In fact, according to Lantz and Sweeney, this explosion of liquidity was necessary simply to accommodate the demand for cash occasioned by the crisis. Absent this money growth, the collapse of the private shadow money stock would have led to severe, or more severe deflation.

Lantz suggests concern over inflation is ridiculously premature, and predicts much of the unwind of the liquidity measures from the government will occur naturally, as government programs get paid back and rescuemeasures for the banks wind down.

Our observation at Demand Side is that monetarists who can so clearly describe the monsters hiding under the bed will become ever more hysterical as things begin to turn around. We suspect that the adults will choose to calm them, rather than follow the more effective policy measures. The efforts to calm them will be counter-productive to the real economy.

At the risk of dislocating an elbow, we'd like to make the note that we've made a couple of comments that look good from this new perspective. Deleveraging we have said is a process of money contraction. This was an insight that arose from instinct, not instruction. Here is the instruction.

Another self administered pat on the back follows from our observation in early 2008 that credit cards as near money enabled spending from the stimulus to be smoothed, in a downward slope, to reflect the restrictions on this form of money.
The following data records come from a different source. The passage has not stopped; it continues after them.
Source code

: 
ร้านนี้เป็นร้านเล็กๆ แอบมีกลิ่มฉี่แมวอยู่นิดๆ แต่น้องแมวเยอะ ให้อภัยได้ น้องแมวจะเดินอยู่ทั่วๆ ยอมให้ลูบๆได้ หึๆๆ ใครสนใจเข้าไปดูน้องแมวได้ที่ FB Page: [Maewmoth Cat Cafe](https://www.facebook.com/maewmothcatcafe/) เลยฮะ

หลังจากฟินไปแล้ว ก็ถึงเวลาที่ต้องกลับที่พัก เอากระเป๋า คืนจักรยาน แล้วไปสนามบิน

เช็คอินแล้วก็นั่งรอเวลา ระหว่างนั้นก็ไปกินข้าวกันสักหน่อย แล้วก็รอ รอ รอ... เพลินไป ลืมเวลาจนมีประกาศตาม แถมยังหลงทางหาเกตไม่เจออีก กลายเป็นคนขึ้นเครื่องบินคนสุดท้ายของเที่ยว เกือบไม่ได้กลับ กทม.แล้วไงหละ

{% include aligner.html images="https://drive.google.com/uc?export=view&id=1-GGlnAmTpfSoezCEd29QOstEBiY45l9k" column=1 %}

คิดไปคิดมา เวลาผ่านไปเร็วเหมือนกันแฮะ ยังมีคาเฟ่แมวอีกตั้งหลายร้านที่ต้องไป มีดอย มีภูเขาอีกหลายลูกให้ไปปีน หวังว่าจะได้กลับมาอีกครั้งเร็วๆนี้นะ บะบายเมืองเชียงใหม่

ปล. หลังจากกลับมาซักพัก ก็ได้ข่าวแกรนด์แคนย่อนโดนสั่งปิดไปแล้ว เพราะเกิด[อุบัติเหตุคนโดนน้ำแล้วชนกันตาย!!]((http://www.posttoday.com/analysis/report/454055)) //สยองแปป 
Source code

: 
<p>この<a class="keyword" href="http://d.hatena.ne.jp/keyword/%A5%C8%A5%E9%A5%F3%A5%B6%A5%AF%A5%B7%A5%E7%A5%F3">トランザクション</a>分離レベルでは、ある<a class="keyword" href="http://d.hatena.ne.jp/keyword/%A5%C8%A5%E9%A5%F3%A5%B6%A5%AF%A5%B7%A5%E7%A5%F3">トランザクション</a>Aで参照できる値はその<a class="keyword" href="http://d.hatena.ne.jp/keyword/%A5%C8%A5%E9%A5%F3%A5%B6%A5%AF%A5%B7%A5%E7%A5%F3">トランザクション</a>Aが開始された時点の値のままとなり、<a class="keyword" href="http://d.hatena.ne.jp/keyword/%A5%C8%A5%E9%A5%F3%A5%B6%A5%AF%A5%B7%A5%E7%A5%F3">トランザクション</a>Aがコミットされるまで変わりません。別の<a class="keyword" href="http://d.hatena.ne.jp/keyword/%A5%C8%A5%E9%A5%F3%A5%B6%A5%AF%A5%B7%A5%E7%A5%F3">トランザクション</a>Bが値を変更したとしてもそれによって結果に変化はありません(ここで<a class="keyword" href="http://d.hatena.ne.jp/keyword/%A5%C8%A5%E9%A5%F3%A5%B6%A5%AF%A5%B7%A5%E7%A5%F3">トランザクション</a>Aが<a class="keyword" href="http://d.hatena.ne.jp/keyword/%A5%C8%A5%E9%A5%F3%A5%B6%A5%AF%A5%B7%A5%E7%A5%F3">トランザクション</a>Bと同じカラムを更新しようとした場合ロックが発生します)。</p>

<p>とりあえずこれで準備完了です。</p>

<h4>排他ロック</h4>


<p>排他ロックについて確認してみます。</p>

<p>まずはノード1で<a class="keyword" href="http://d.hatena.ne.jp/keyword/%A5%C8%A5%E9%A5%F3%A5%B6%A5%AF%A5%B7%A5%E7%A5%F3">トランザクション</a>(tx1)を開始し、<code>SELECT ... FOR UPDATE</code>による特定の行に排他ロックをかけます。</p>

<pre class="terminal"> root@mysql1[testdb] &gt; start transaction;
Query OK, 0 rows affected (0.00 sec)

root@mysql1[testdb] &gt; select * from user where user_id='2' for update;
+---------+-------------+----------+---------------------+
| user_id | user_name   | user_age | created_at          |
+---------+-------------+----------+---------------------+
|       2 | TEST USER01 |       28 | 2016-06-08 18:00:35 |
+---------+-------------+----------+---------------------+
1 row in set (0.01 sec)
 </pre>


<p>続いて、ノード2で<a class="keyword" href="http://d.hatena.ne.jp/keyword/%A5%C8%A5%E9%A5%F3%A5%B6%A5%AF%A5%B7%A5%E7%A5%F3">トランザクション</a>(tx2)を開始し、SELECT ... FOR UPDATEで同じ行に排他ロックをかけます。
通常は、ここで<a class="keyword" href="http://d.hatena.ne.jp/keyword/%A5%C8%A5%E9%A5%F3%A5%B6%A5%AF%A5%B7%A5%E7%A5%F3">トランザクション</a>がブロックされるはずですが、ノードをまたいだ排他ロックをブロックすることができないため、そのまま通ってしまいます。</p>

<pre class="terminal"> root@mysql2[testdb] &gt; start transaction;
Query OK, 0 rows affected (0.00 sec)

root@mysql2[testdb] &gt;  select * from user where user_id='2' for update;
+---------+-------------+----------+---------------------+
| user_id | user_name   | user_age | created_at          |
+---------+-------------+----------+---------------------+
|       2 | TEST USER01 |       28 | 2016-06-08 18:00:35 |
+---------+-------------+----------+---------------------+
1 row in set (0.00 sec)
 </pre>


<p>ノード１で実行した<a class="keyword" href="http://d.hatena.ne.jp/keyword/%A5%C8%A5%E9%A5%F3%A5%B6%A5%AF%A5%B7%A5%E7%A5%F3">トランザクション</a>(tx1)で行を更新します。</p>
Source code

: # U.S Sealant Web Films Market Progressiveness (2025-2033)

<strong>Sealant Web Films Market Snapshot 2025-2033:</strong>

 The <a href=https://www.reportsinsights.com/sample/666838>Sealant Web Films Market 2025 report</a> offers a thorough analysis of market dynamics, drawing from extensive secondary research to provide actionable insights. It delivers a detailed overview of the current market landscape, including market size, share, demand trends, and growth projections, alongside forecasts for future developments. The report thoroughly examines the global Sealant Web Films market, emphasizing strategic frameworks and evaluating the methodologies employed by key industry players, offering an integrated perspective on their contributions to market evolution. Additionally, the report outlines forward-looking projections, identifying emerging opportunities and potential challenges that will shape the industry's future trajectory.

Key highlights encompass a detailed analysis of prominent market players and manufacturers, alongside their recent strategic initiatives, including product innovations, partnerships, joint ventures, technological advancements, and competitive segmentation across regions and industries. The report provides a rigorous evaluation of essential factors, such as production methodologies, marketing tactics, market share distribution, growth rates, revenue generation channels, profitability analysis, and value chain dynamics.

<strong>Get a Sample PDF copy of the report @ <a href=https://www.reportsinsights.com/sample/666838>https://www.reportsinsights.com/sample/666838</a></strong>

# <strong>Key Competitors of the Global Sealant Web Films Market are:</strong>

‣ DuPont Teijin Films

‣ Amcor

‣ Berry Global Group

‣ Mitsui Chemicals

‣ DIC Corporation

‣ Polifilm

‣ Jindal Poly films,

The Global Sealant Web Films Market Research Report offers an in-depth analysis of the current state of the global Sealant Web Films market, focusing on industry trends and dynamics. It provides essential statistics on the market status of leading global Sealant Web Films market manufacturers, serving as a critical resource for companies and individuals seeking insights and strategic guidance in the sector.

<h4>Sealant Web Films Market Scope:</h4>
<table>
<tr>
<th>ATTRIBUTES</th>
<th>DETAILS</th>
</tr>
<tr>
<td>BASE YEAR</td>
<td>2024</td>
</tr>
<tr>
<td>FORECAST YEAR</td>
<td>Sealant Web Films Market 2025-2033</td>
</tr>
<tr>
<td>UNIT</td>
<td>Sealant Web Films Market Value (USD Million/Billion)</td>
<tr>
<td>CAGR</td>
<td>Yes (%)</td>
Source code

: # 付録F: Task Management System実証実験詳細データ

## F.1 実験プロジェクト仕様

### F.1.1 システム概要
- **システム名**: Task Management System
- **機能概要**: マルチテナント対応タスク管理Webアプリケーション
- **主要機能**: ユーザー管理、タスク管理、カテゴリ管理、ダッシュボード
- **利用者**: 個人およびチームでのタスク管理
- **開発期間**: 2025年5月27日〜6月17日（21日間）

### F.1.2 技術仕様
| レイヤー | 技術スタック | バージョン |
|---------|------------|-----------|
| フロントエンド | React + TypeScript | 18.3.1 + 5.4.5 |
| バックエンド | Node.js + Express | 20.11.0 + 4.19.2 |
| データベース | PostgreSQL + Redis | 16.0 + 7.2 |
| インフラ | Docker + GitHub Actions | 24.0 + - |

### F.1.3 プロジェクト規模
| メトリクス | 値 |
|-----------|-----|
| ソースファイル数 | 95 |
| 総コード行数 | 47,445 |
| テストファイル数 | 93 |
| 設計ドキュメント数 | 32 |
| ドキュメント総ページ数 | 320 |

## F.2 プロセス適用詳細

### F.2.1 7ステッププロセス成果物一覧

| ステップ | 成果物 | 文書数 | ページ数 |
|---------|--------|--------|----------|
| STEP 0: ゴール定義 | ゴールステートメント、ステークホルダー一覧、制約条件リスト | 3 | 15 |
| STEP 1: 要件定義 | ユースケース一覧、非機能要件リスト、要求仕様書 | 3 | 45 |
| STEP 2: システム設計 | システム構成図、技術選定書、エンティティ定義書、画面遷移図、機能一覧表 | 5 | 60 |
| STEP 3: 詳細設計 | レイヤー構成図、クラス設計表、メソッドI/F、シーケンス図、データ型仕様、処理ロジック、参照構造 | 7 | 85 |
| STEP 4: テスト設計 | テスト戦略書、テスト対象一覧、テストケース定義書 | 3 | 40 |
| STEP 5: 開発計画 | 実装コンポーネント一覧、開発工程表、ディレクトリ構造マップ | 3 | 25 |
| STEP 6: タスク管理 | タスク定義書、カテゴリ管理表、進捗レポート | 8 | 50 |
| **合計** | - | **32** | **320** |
In fact, the actions of banks and credit card companies demonstrate clearly the error of the Fed-Treasury plan to allow zombie banks to continue among the living. These insolvent institutions have no choice but to maximize revenues from the spread. That is, they may borrow cheaply, but this will not be passed on to their credit card clients, who will get only the maximum rate laws allow.

This note from the New York Times

From the NY Times: Overhaul Likely for Credit Cards

Banks are expected to look at reviving annual fees, curtailing cash-back and other rewards programs and charging interest immediately on a purchase instead of allowing a grace period of weeks, according to bank officials and trade groups.

“It will be a different business,” said Edward L. Yingling, the chief executive of the American Bankers Association, which has been lobbying Congress for more lenient legislation on behalf of the nation’s biggest banks. “Those that manage their credit well will in some degree subsidize those that have credit problems.”

The larger point is that money is a much broader phenomenon than we have been used to thinking. At the same time, the Fed's control of money is much narrower. In a boom, with confidence in asset values, the effective money supply will expand as collateral becomes near-money. In a bust the effective money supply will convulsively contract, as assets become less liquid, banks lend less and keep more in reserve, and all parties hold traditional, not shadow cash against a rainy day.

The threat of inflation is much lower than widely assumed, since as things pick up, the government shadow money stock will tend to be reduced. Programs end. Loans are paid back. Et cetera.

Another blow to the quantity theory of money.